One of the best things about being a writer is having friends that are writers and being privy to their creative process along with your own. This is especially true when a writer-friend is a playwright and you get to see the early draft of a script that you read (and loved) come to life, deepened and polished, on the stage. Better yet, as the “date” of said playwright on opening night.
I met James Still about ten years ago, when he became the playwright-in-residence at the Indiana Repertory Theatre. Just before his first visit to Indianapolis in that role, he happened upon my book, Stranded in Harmony, in his library in L.A. He liked it, and asked Janet Allen, the artistic director, if she knew me. She did; Janet Allen knows everybody. She invited me to come down to the theatre and meet him. We were friends instantaneously, real friends, and we’ve been friends ever since. In fact, over the years, I’ve come to think of James as a kind of cosmic brother.
Friday evening, I had the privilege of being his “date” for the opening of his amazing new play, “The Heavens Are Hung in Black,” also the opening of IRT’s season. He was kind of a wreck, which I found endearing and which also made it all seem more exciting, more real.
He was the playwright, for Pete’s Sake! I grew up in “The Region” in one of those dreadful subdivisions full of ticky-tacky houses that sprang up after the War. I had nothing but library books and the dreams they set spinning in my head. In high school, I read Moss Harts’ Act One and the world of writing plays and opening nights and agonizing over what the critics would say made its way into the mix. And here I was, living what I had imagined.
I loved “The Heavens Are Hung in Black” when I read a draft of it several years ago. I could feel James’s wrestling with this rich, unwieldy material in the text. I was astonished and humbled by the depth of his knowledge and insight about Abraham Lincoln and by the fact that there was something in this play about Lincoln that seemed absolutely new. The ending gave me that cold feeling in my head that I get when I know something’s really, really, really good.
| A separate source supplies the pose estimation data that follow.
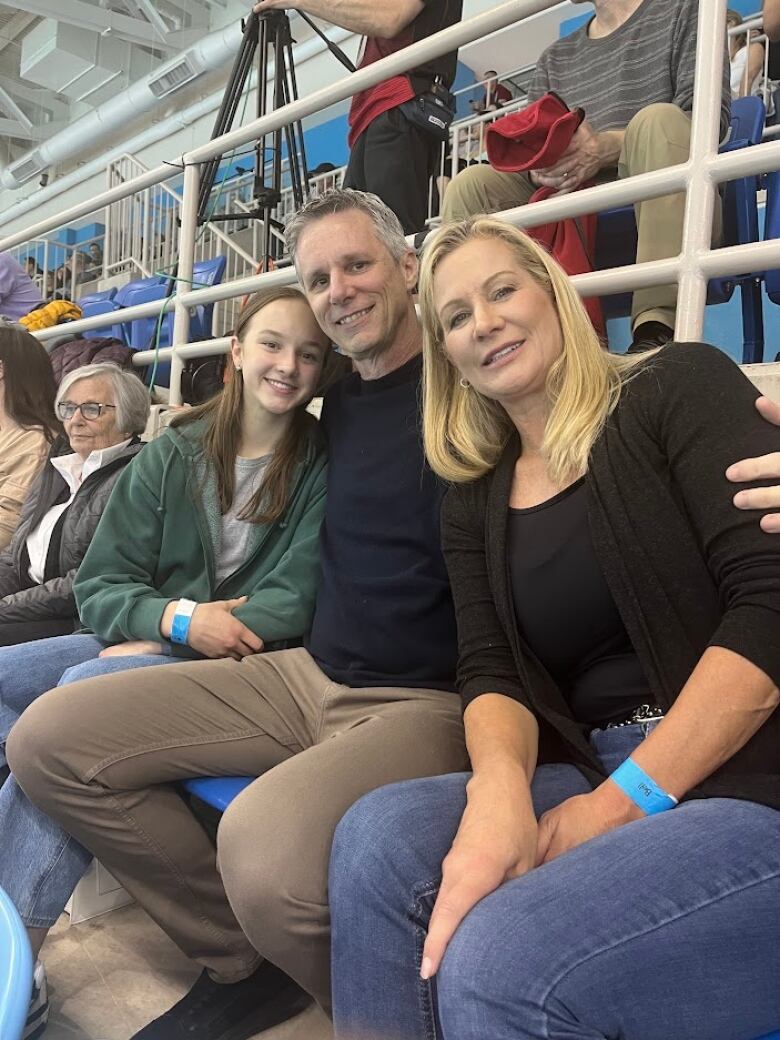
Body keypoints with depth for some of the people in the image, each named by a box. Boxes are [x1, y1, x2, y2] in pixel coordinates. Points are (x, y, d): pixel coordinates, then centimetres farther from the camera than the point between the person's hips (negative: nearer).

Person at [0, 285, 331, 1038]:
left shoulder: (323, 468, -4)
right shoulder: (172, 455, 5)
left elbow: (296, 602, -12)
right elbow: (98, 587, 3)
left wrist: (161, 645, -17)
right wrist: (178, 617, -18)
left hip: (248, 664, -5)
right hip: (147, 642, 6)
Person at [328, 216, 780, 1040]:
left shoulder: (678, 386, -2)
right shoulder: (474, 497, 13)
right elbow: (491, 672, 3)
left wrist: (619, 804, -16)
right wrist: (498, 790, -21)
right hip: (599, 779, 5)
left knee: (499, 962, -28)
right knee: (378, 840, -22)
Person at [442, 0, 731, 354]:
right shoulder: (554, 58, 26)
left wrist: (604, 148, -17)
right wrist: (541, 168, -11)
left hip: (676, 212, -3)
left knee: (658, 118, -30)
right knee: (471, 184, -14)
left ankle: (656, 327, -43)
And, to be honest, with that came the moment of despair that inevitably follows such a response. Will I ever write anything this good myself?
But the play, seeing the play! The set was gorgeous, as IRT’s sets always are. The actors perfectly cast. Lincoln was Lincoln for those few hours.
I was intensely conscious of James sitting beside me as we watched the play together. Sometimes I felt him noticing a glitch or being aggravated by people down the row, whispering. Sometimes he laughed along with the audience, which pleased me so much, because I knew he was living in the play, as we were.
How strange it must be to see your characters come to life before you, I thought; how wonderful and harrowing the visible response. It’s nothing like sailing your novel out into the world, then waiting the good, bad, or (worse) nonexistent news of its reception in the safety and privacy of your writing room.
The response to “The Heavens Hung in Black” was exactly what any playwright would hope for. The theatre was abuzz at intermission, people excited about what they were seeing, marveling at the performances, remarking on particular details—and on the play’s timeliness, as our country is poised on the brink of a war as likely to tear us apart as did the Civil War, and Vietnam.
Afterwards, James invited me to join the company for the celebratory toast, an IRT tradition on opening nights. The cast was crowded in a tiny, dimly lit room, some still hurrying down the hall half-dressed. Mary Todd Lincoln wore a bathrobe; Lincoln lounged in a chair, grinning. Glasses of champagne were set out on a low table—and when everyone had gathered, they were distributed and the toasts began.
I toasted, too. To my cosmic brother James, to the cast, to the IRT—and, secretly, to a long ago flight of imagination made real.
The play runs through October 25. See it, if you can! For tickets visit www.irtlive.com
1 comment:
Shoup! I'm in chicago for rehearsals of THE HEAVENS ARE HUNG IN BLACK in 2017 -- 8 years after your blog post which I just came across because I'm looking at the internet for stuff i've said about the play in year's past before I do a press interview today... how wonderful to find this, I didn't know (or didn't remember) you'd written it. but certainly remember you being my date that evening at the IRT for the opening of their beautiful production of HEAVENS.
Anyway: here I am 8 years later sitting with Lincoln again... the same but very different because the world is very different and the person living in the White House is... very different.